▸ Given records:

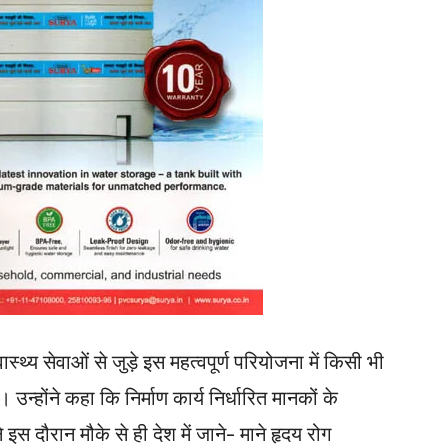
स्थ्य सेवाओं से जुड़े इस महत्वपूर्ण परियोजना में किसी भी
न्होंने कहा कि निर्माण कार्य निर्धारित मानकों के
ने इस दौरान मौके से ही देश में जाने- माने हृदय रोग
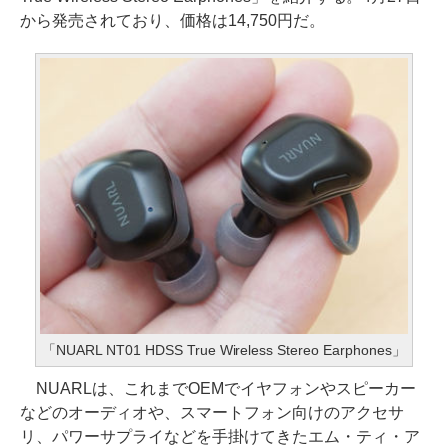
から発売されており、価格は14,750円だ。
「NUARL NT01 HDSS True Wireless Stereo Earphones」
NUARLは、これまでOEMでイヤフォンやスピーカー
などのオーディオや、スマートフォン向けのアクセサ
リ、パワーサプライなどを手掛けてきたエム・ティ・ア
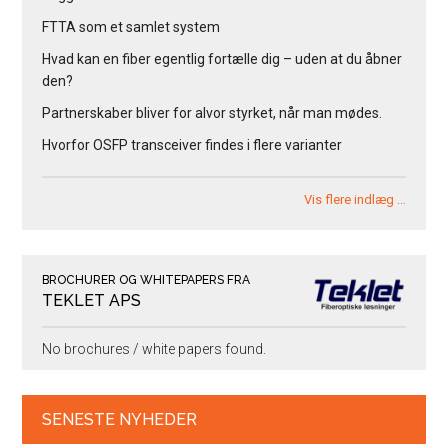
FTTA som et samlet system
Hvad kan en fiber egentlig fortælle dig – uden at du åbner
den?
Partnerskaber bliver for alvor styrket, når man mødes.
Hvorfor OSFP transceiver findes i flere varianter
Vis flere indlæg …
BROCHURER OG WHITEPAPERS FRA
TEKLET APS
No brochures / white papers found.
SENESTE NYHEDER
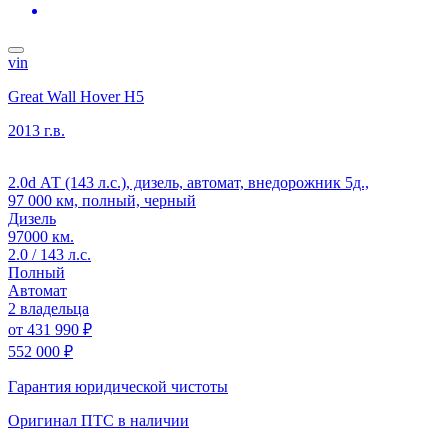
vin
Great Wall Hover H5
2013 г.в.
2.0d АТ (143 л.с.), дизель, автомат, внедорожник 5д.,
97 000 км, полный, черный
Дизель
97000 км.
2.0 / 143 л.с.
Полный
Автомат
2 владельца
от
431 990 ₽
552 000 ₽
Гарантия юридической чистоты
Оригинал ПТС
в наличии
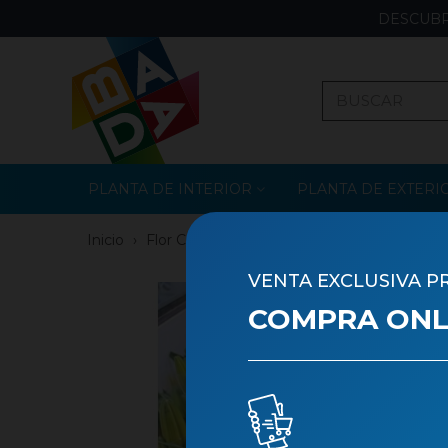
DESCUBR
PLANTA DE INTERIOR
PLANTA DE EXTERI
Inicio
›
Flor Cortada
›
Flor Nacional
VENTA EXCLUSIVA P
COMPRA ONLI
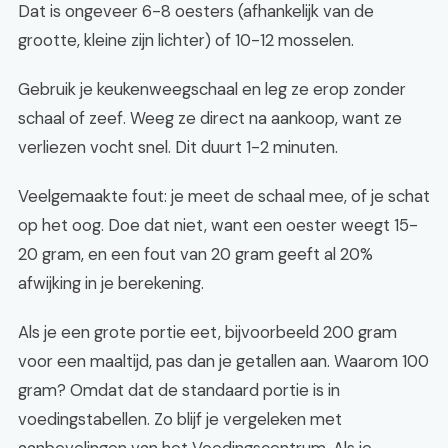
Dat is ongeveer 6-8 oesters (afhankelijk van de
grootte, kleine zijn lichter) of 10-12 mosselen.
Gebruik je keukenweegschaal en leg ze erop zonder
schaal of zeef. Weeg ze direct na aankoop, want ze
verliezen vocht snel. Dit duurt 1-2 minuten.
Veelgemaakte fout: je meet de schaal mee, of je schat
op het oog. Doe dat niet, want een oester weegt 15-
20 gram, en een fout van 20 gram geeft al 20%
afwijking in je berekening.
Als je een grote portie eet, bijvoorbeeld 200 gram
voor een maaltijd, pas dan je getallen aan. Waarom 100
gram? Omdat dat de standaard portie is in
voedingstabellen. Zo blijf je vergeleken met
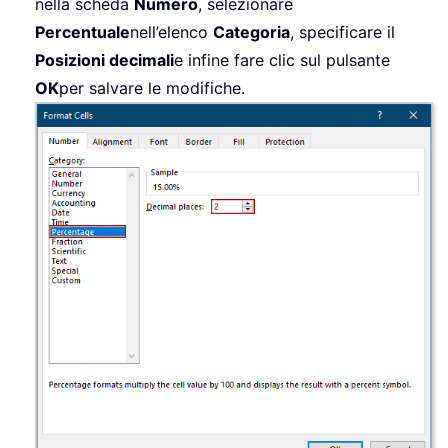
nella scheda
Numero
, selezionare
Percentuale
nell’elenco
Categoria
, specificare il
Posizioni decimali
e infine fare clic sul pulsante
OK
per salvare le modifiche.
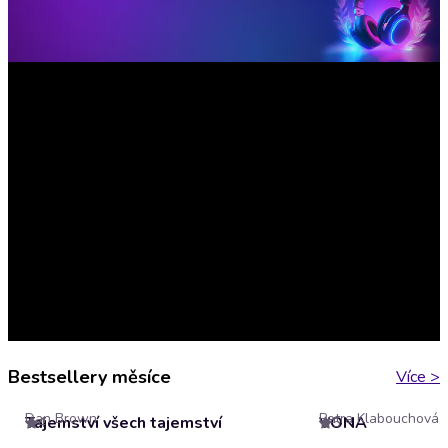
Bestsellery měsíce
Více
>
Dan Brown
Petra Klabouchová
Tajemství všech tajemství
VONA
4
5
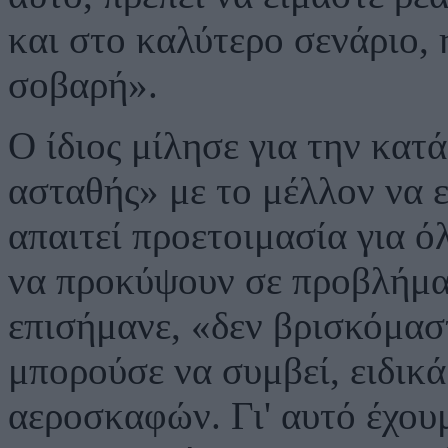
και στο καλύτερο σενάριο,
σοβαρή».
Ο ίδιος μίλησε για την κατά
ασταθής» με το μέλλον να ε
απαιτεί προετοιμασία για ό
να προκύψουν σε προβλήμα
επισήμανε, «δεν βρισκόμασ
μπορούσε να συμβεί, ειδικ
αεροσκαφών. Γι' αυτό έχου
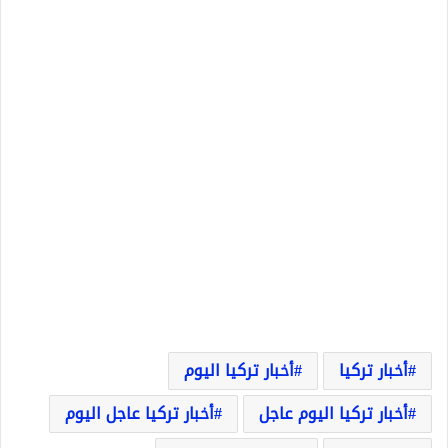
أخبار تركيا
أخبار تركيا اليوم
أخبار تركيا اليوم عاجل
أخبار تركيا عاجل اليوم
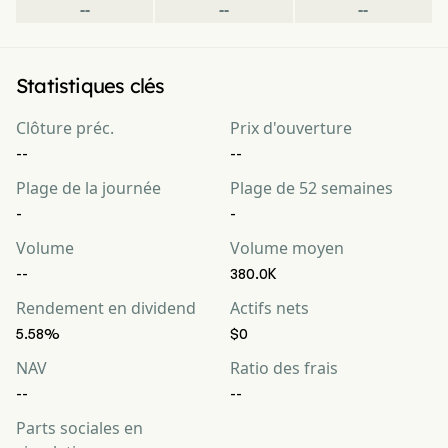
--
--
--
Statistiques clés
Clôture préc.
Prix d'ouverture
--
--
Plage de la journée
Plage de 52 semaines
-
-
Volume
Volume moyen
--
380.0K
Rendement en dividend
Actifs nets
5.58%
$0
NAV
Ratio des frais
--
--
Parts sociales en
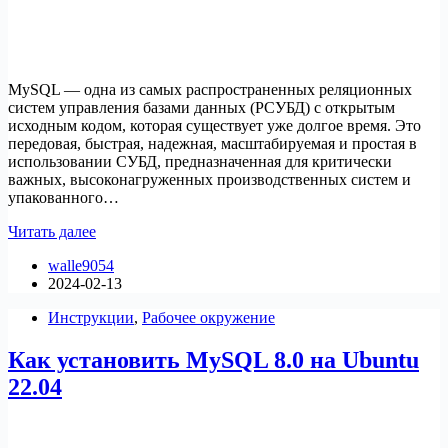
MySQL — одна из самых распространенных реляционных
систем управления базами данных (РСУБД) с открытым
исходным кодом, которая существует уже долгое время. Это
передовая, быстрая, надежная, масштабируемая и простая в
использовании СУБД, предназначенная для критически
важных, высоконагруженных производственных систем и
упакованного…
8
Читать далее
лучших
walle9054
MySQL/MariaDB
2024-02-13
GUI-
инструментов
Инструкции
,
Рабочее окружение
для
Linux
Как установить MySQL 8.0 на Ubuntu
22.04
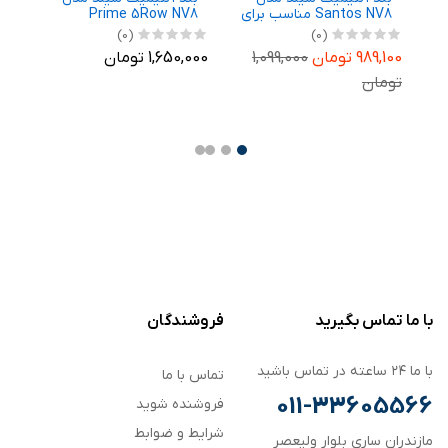
رای
Santos NV8 مناسب برای
Prime 5Row NV8
N
ساعت هوشمند
مناسب برای ساعت
م
(0)
(0)
Ga
سامسونگ Galaxy Watch
هوشمند سامسونگ
ه
989,100 تومان
1,099,000
1,650,000 تومان
,700
m
Galaxy Watch 8 44mm
8 40mm
تومان
,700
با ما تماس بگیرید
فروشندگان
با ما ۲۴ ساعته در تماس باشید
تماس با ما
011-33605566
فروشنده شوید
شرایط و ضوابط
مازندران ساری بلوار ولیعصر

▸ The problem: Rewrite every line of text from the material above as a Markdown table with the columns "Row" and "Line", numbering the rows in order and skipping blank lines. Leave the pictures out of the answer.

▸ Task answer:
| Row | Line |
|---|---|
| 1 | स्थ्य सेवाओं से जुड़े इस महत्वपूर्ण परियोजना में किसी भी |
| 2 | न्होंने कहा कि निर्माण कार्य निर्धारित मानकों के |
| 3 | ने इस दौरान मौके से ही देश में जाने- माने हृदय रोग |
| 4 | から発売されており、価格は14,750円だ。 |
| 5 | 「NUARL NT01 HDSS True Wireless Stereo Earphones」 |
| 6 | NUARLは、これまでOEMでイヤフォンやスピーカー |
| 7 | などのオーディオや、スマートフォン向けのアクセサ |
| 8 | リ、パワーサプライなどを手掛けてきたエム・ティ・ア |
| 9 | FTTA som et samlet system |
| 10 | Hvad kan en fiber egentlig fortælle dig – uden at du åbner |
| 11 | den? |
| 12 | Partnerskaber bliver for alvor styrket, når man mødes. |
| 13 | Hvorfor OSFP transceiver findes i flere varianter |
| 14 | Vis flere indlæg … |
| 15 | BROCHURER OG WHITEPAPERS FRA |
| 16 | TEKLET APS |
| 17 | No brochures / white papers found. |
| 18 | SENESTE NYHEDER |
| 19 | vin |
| 20 | Great Wall Hover H5 |
| 21 | 2013 г.в. |
| 22 | 2.0d АТ (143 л.с.), дизель, автомат, внедорожник 5д., |
| 23 | 97 000 км, полный, черный |
| 24 | Дизель |
| 25 | 97000 км. |
| 26 | 2.0 / 143 л.с. |
| 27 | Полный |
| 28 | Автомат |
| 29 | 2 владельца |
| 30 | от |
| 31 | 431 990 ₽ |
| 32 | 552 000 ₽ |
| 33 | Гарантия юридической чистоты |
| 34 | Оригинал ПТС |
| 35 | в наличии |
| 36 | DESCUBR |
| 37 | PLANTA DE INTERIOR |
| 38 | PLANTA DE EXTERI |
| 39 | Inicio |
| 40 | › |
| 41 | Flor Cortada |
| 42 | › |
| 43 | Flor Nacional |
| 44 | VENTA EXCLUSIVA P |
| 45 | COMPRA ONLI |
| 46 | Dat is ongeveer 6-8 oesters (afhankelijk van de |
| 47 | grootte, kleine zijn lichter) of 10-12 mosselen. |
| 48 | Gebruik je keukenweegschaal en leg ze erop zonder |
| 49 | schaal of zeef. Weeg ze direct na aankoop, want ze |
| 50 | verliezen vocht snel. Dit duurt 1-2 minuten. |
| 51 | Veelgemaakte fout: je meet de schaal mee, of je schat |
| 52 | op het oog. Doe dat niet, want een oester weegt 15- |
| 53 | 20 gram, en een fout van 20 gram geeft al 20% |
| 54 | afwijking in je berekening. |
| 55 | Als je een grote portie eet, bijvoorbeeld 200 gram |
| 56 | voor een maaltijd, pas dan je getallen aan. Waarom 100 |
| 57 | gram? Omdat dat de standaard portie is in |
| 58 | voedingstabellen. Zo blijf je vergeleken met |
| 59 | nella scheda |
| 60 | Numero |
| 61 | , selezionare |
| 62 | Percentuale |
| 63 | nell’elenco |
| 64 | Categoria |
| 65 | , specificare il |
| 66 | Posizioni decimali |
| 67 | e infine fare clic sul pulsante |
| 68 | OK |
| 69 | per salvare le modifiche. |
| 70 | Bestsellery měsíce |
| 71 | Více |
| 72 | > |
| 73 | Dan Brown |
| 74 | Petra Klabouchová |
| 75 | Tajemství všech tajemství |
| 76 | VONA |
| 77 | 4 |
| 78 | 5 |
| 79 | και στο καλύτερο σενάριο, |
| 80 | σοβαρή». |
| 81 | Ο ίδιος μίλησε για την κατά |
| 82 | ασταθής» με το μέλλον να ε |
| 83 | απαιτεί προετοιμασία για ό |
| 84 | να προκύψουν σε προβλήμα |
| 85 | επισήμανε, «δεν βρισκόμασ |
| 86 | μπορούσε να συμβεί, ειδικ |
| 87 | αεροσκαφών. Γι' αυτό έχου |
| 88 | أخبار تركيا |
| 89 | أخبار تركيا اليوم |
| 90 | أخبار تركيا اليوم عاجل |
| 91 | أخبار تركيا عاجل اليوم |
| 92 | -- |
| 93 | -- |
| 94 | -- |
| 95 | Statistiques clés |
| 96 | Clôture préc. |
| 97 | Prix d'ouverture |
| 98 | -- |
| 99 | -- |
| 100 | Plage de la journée |
| 101 | Plage de 52 semaines |
| 102 | - |
| 103 | - |
| 104 | Volume |
| 105 | Volume moyen |
| 106 | -- |
| 107 | 380.0K |
| 108 | Rendement en dividend |
| 109 | Actifs nets |
| 110 | 5.58% |
| 111 | $0 |
| 112 | NAV |
| 113 | Ratio des frais |
| 114 | -- |
| 115 | -- |
| 116 | Parts sociales en |
| 117 | MySQL — одна из самых распространенных реляционных |
| 118 | систем управления базами данных (РСУБД) с открытым |
| 119 | исходным кодом, которая существует уже долгое время. Это |
| 120 | передовая, быстрая, надежная, масштабируемая и простая в |
| 121 | использовании СУБД, предназначенная для критически |
| 122 | важных, высоконагруженных производственных систем и |
| 123 | упакованного… |
| 124 | 8 |
| 125 | Читать далее |
| 126 | лучших |
| 127 | walle9054 |
| 128 | MySQL/MariaDB |
| 129 | 2024-02-13 |
| 130 | GUI- |
| 131 | инструментов |
| 132 | Инструкции |
| 133 | , |
| 134 | Рабочее окружение |
| 135 | для |
| 136 | Linux |
| 137 | Как установить MySQL 8.0 на Ubuntu |
| 138 | 22.04 |
| 139 | رای |
| 140 | Santos NV8 مناسب برای |
| 141 | Prime 5Row NV8 |
| 142 | N |
| 143 | ساعت هوشمند |
| 144 | مناسب برای ساعت |
| 145 | م |
| 146 | (0) |
| 147 | (0) |
| 148 | Ga |
| 149 | سامسونگ Galaxy Watch |
| 150 | هوشمند سامسونگ |
| 151 | ه |
| 152 | 989,100 تومان |
| 153 | 1,099,000 |
| 154 | 1,650,000 تومان |
| 155 | ,700 |
| 156 | m |
| 157 | Galaxy Watch 8 44mm |
| 158 | 8 40mm |
| 159 | تومان |
| 160 | ,700 |
| 161 | با ما تماس بگیرید |
| 162 | فروشندگان |
| 163 | با ما ۲۴ ساعته در تماس باشید |
| 164 | تماس با ما |
| 165 | 011-33605566 |
| 166 | فروشنده شوید |
| 167 | شرایط و ضوابط |
| 168 | مازندران ساری بلوار ولیعصر |